By increasing sodium reabsorption in the distal convoluted tubule, which leads to water retention through osmosis, increasing blood volume and therefore blood pressure.
88
What are the two names for the hormone released from the posterior pituitary that helps regulate blood pressure?
Antidiuretic Hormone (ADH) and Vasopressin.
89
How does ADH help restore blood pressure?
Through vasoconstriction (increasing peripheral resistance) and increasing water reabsorption in the collecting ducts (increasing blood volume).
90
What effect does alcohol have on ADH and what is the physiological consequence?
Alcohol inhibits ADH, leading to increased urine production (diuresis) and potential dehydration.
91
What is the relationship between the RAAS system and ADH?
Angiotensin II from the RAAS system stimulates the release of ADH, making them interconnected systems for blood pressure regulation.
92
What equation represents blood pressure and how do RAAS and ADH affect its components?
Blood Pressure = Cardiac Output × Total Peripheral Resistance. RAAS and ADH increase total peripheral resistance through vasoconstriction and increase cardiac output by increasing blood volume.
93
What are the four abdominal quadrants?
Right Upper Quadrant (RUQ), Left Upper Quadrant (LUQ), Right Lower Quadrant (RLQ), and Left Lower Quadrant (LLQ).
94
What anatomical landmark is used as the centre point for dividing the abdomen into quadrants?
The umbilicus (navel).
95
Which organs are found in the Right Upper Quadrant (RUQ)?
Liver, gallbladder, right kidney and adrenal gland, and portion of transverse colon.
96
Which organs are found in the Left Upper Quadrant (LUQ)?

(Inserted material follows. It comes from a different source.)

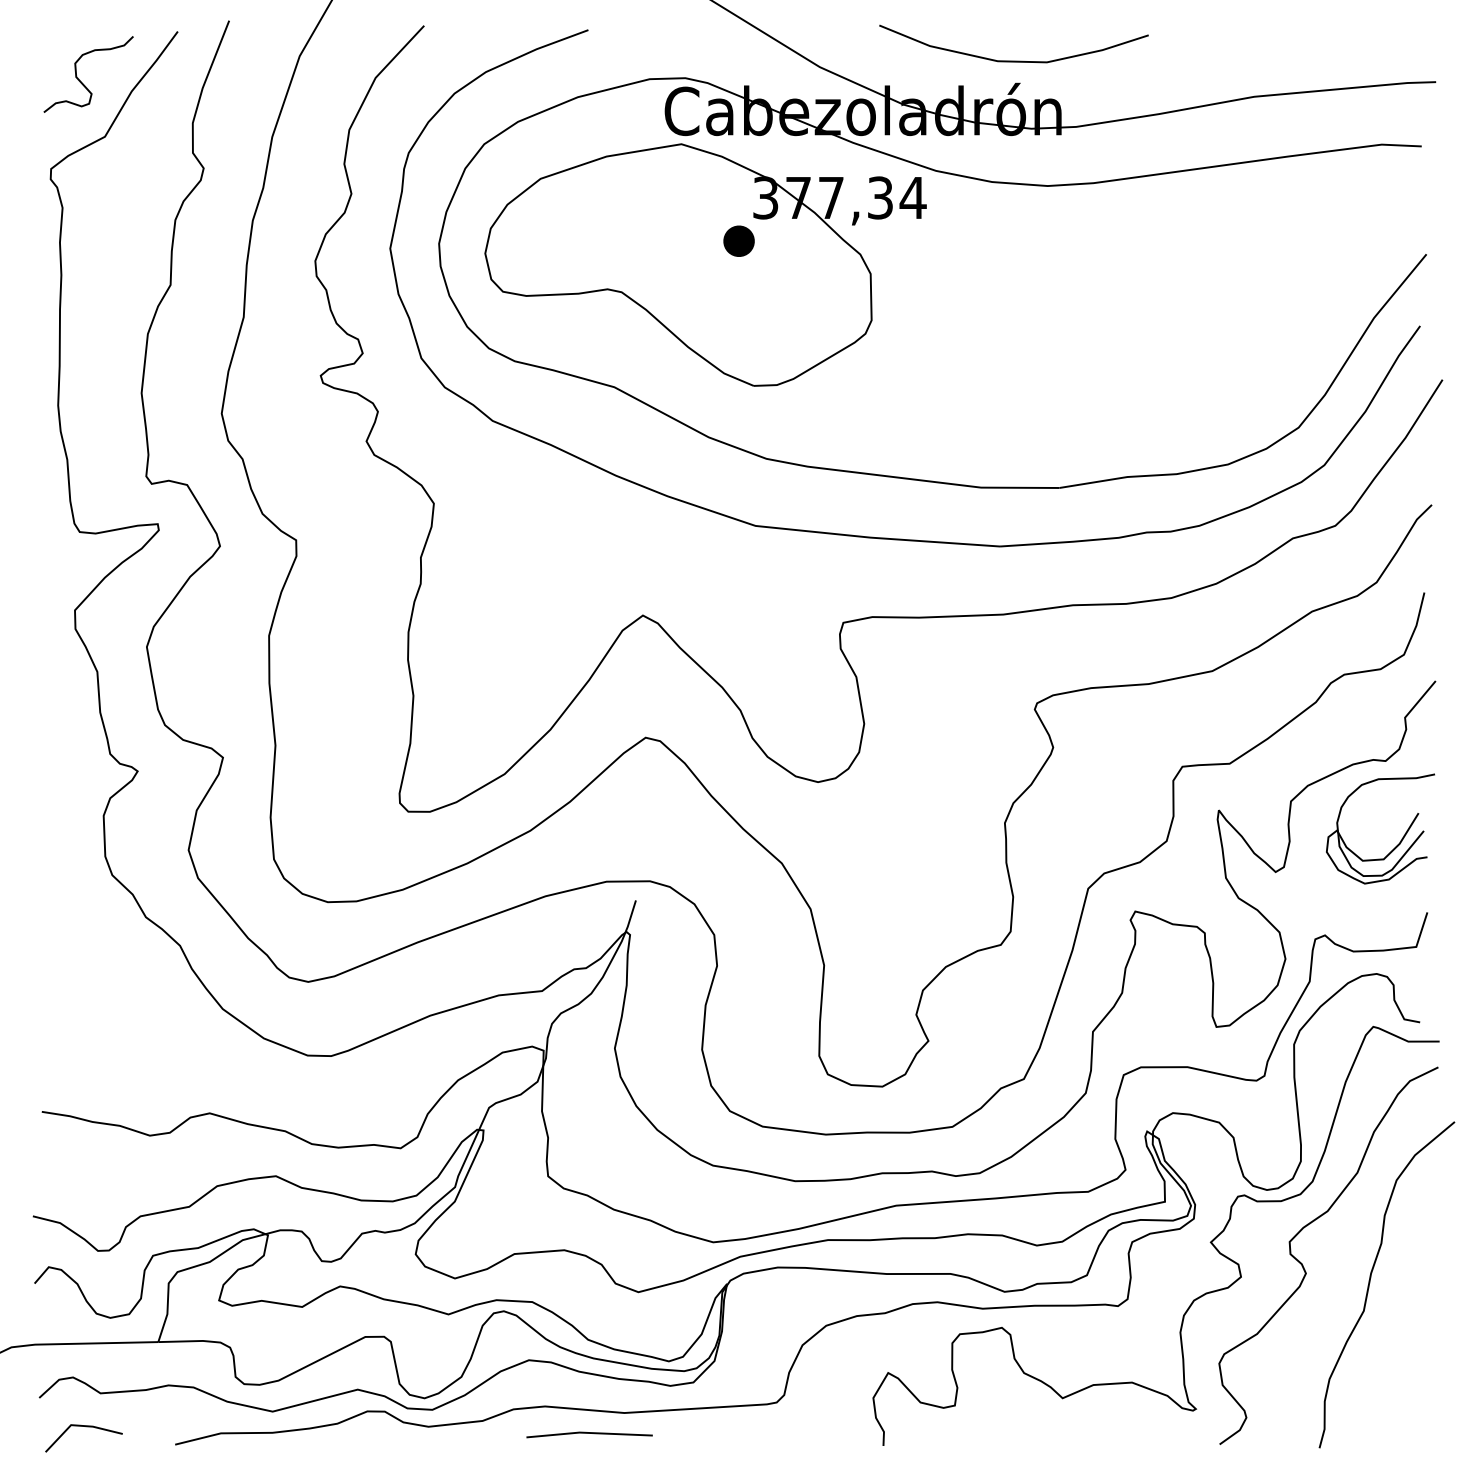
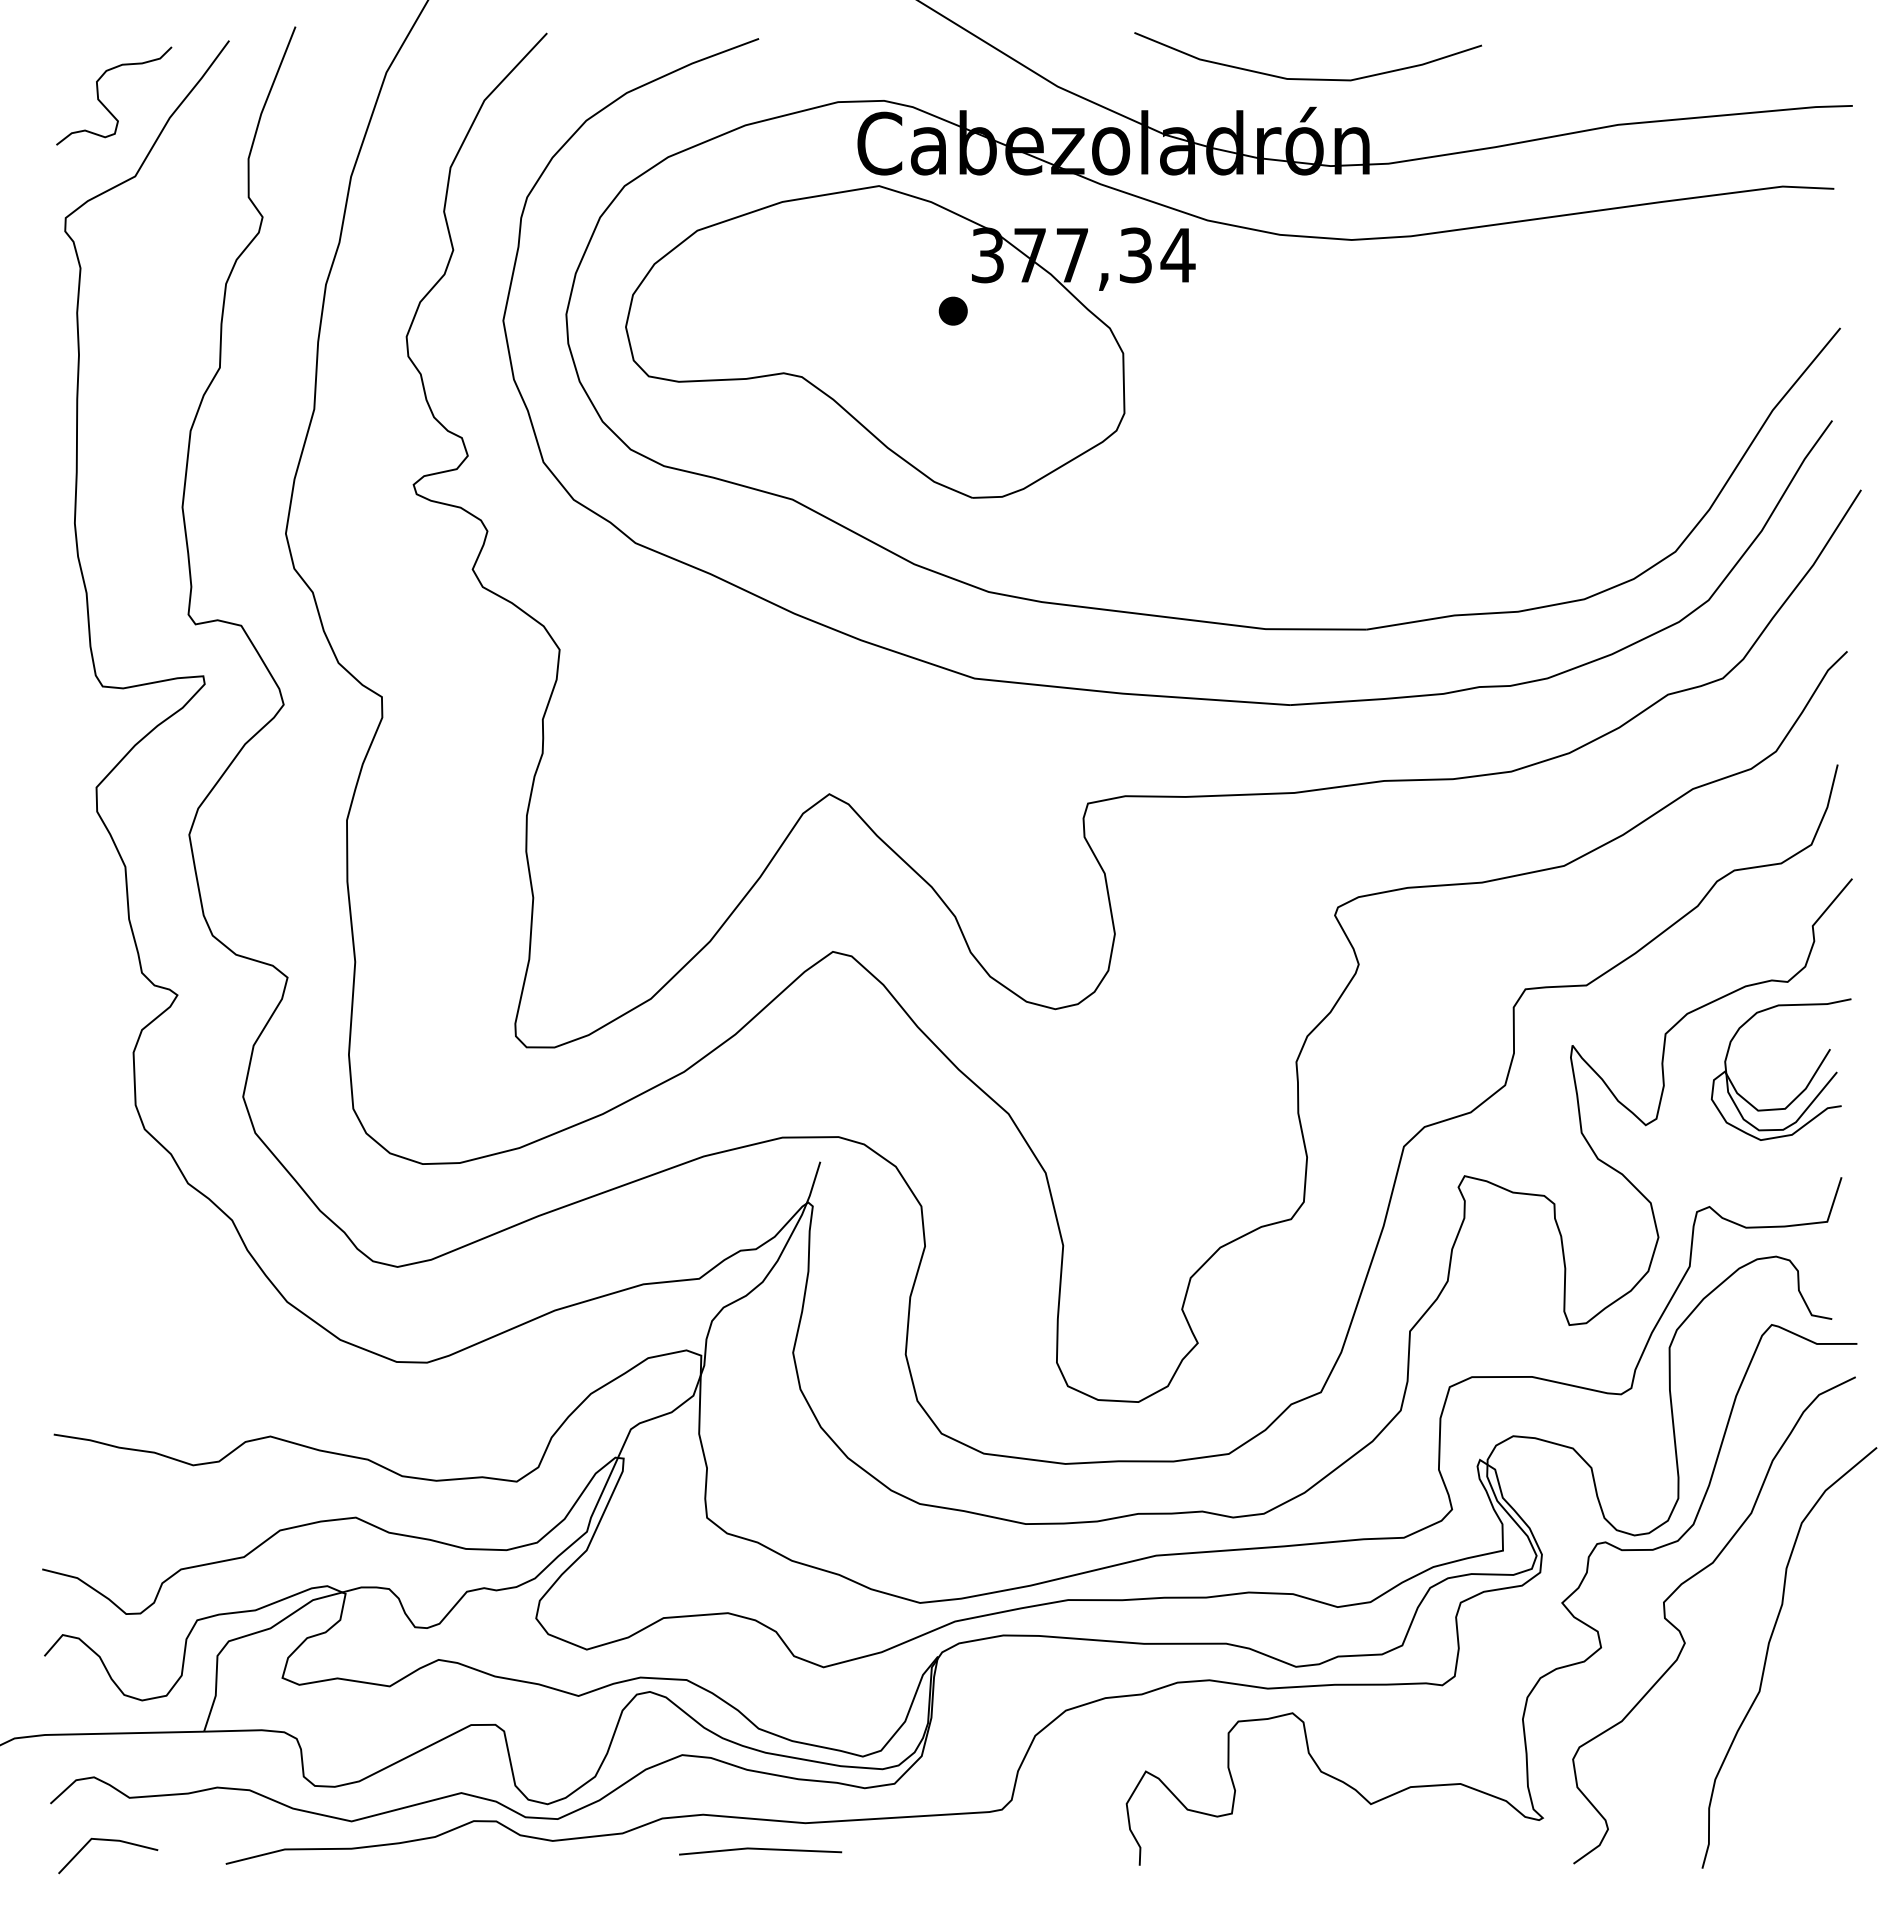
part: (738, 240) -> (952, 310), size x0.71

Spleen, left lobe of liver, left kidney, stomach, pancreas, and portions of transverse and descending colon.
97
Which organs are found in the Right Lower Quadrant (RLQ)?
Small intestine (portions), ascending colon, appendix, right side of uterus/ovary/fallopian tube (in females), and parts of rectum, right ureter, and bladder.
98
Which organs are found in the Left Lower Quadrant (LLQ)?
Small intestine (portions), descending and sigmoid colon, left side of uterus/ovary/fallopian tube (in females), and parts of rectum, left ureter, and bladder.
99
If a patient presents with pain in the RUQ, what conditions might you suspect?
Possible conditions include gallstones, hepatitis, cholecystitis, or right kidney issues.
100
If a patient presents with pain in the RLQ, what conditions might you suspect?
Possible conditions include appendicitis, right ovarian cyst, or ileocecal Crohn's disease.
101
Why is knowledge of abdominal quadrants important in clinical practice?
It helps pinpoint causes of abdominal pain, improves clinical reasoning, guides physical examinations, and facilitates communication among healthcare professionals.
102
What structure forms the boundary between the upper and lower abdominal quadrants?
An imaginary horizontal line passing through the umbilicus (navel).
103
In which quadrant would you typically find the appendix?
Right Lower Quadrant (RLQ).
104
In which quadrant would you typically find the gallbladder?
Right Upper Quadrant (RUQ).
105
In which quadrant would you typically find the spleen?
Left Upper Quadrant (LUQ).
106
In which quadrant would you typically find the sigmoid colon?
Left Lower Quadrant (LLQ).
107
How does knowledge of abdominal quadrants improve physical examination skills?
It provides a systematic approach to examining the abdomen, helps correlate physical findings with underlying anatomy, and improves diagnostic accuracy.